In persuading his countrymen to return home, Fetisov's toughest task was assuaging their worries about security. The new Russia has given rise to an emboldened mafia, which has tried to shake down some of these players and their families the past few years. The players were offered bodyguards, and there were "10...or more," as Fetisov put it, surrounding the Stars at all times. The bus that carried the players to their hotels from a reception last Thursday had two Red Army soldiers riding shotgun, and Fedorov said it took a circuitous route for safety's sake.
If a Moscow channel surfer hit Channel 1 last Friday night, he might have been startled. Other than RUSSIA in Cyrillic on the front and their names on the back, the NHL players' blue jerseys, with white stars on the shoulders, made them dead ringers for North Americans. Of course, they didn't play like a dump-and-chase NHL team, especially when the Fedorov line, reunited after five years, was on the ice. On the expansive international ice surface that line worked some impossibly sweet give-and-go's despite the rust of a month's inactivity. Mogilny scored two goals, Bure one.
"We played O.K.," Mogilny said, "but we have an expression in Russia: 'The first pancake always has lumps.' "
That seemed to be one of the few Russian expressions Mogilny remembered, as he constantly searched for once-familiar words, turning to teammates for "misunderstanding" (niponimaniye) and "dinner" (uzhin). When Bure was whistled on a two-line offsides pass, he mouthed, "Oh, come on." And some children reproached Fedorov because he began signing autographs in English instead of Russian.

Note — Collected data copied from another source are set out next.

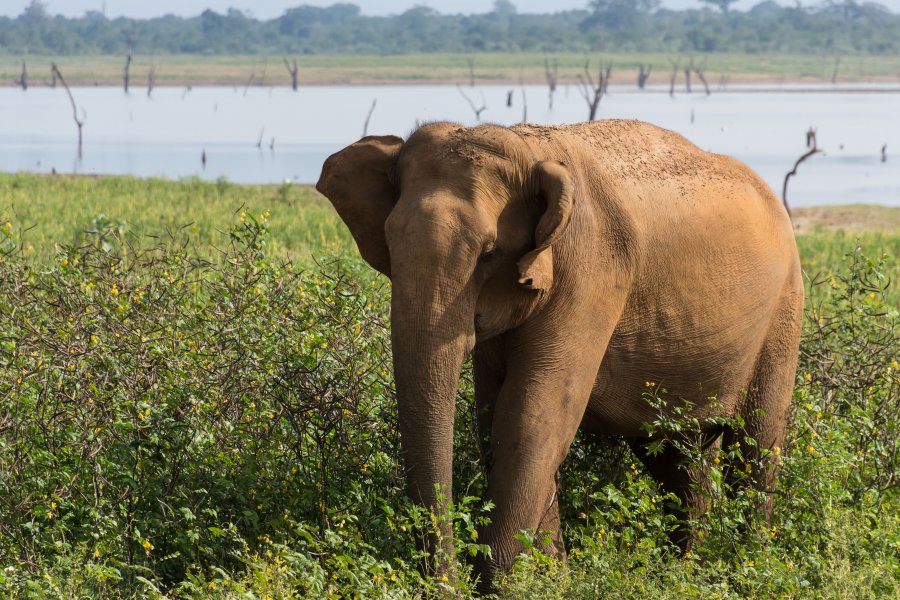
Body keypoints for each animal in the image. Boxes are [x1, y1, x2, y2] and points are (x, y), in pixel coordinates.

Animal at [314, 119, 800, 588]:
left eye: (488, 253)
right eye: (388, 246)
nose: (448, 584)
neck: (530, 149)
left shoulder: (591, 273)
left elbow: (533, 415)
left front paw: (501, 584)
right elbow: (496, 415)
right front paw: (550, 579)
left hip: (783, 313)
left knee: (757, 444)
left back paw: (745, 566)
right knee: (675, 456)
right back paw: (685, 570)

"I was impressed by Bure, Mogilny, Fedorov," Tretiak said. "I hope we can keep developing players like them. I hope one day we will have an economy strong enough to have a league as good as the NHL, that our arenas will be bigger, that the atmosphere and the service will be better, that the hockey will be as good. Maybe. Who knew perestroika would be like this? Our country is pregnant with unexpected events."
Bure, Fedorov and Mogilny in Russia: another miracle on ice.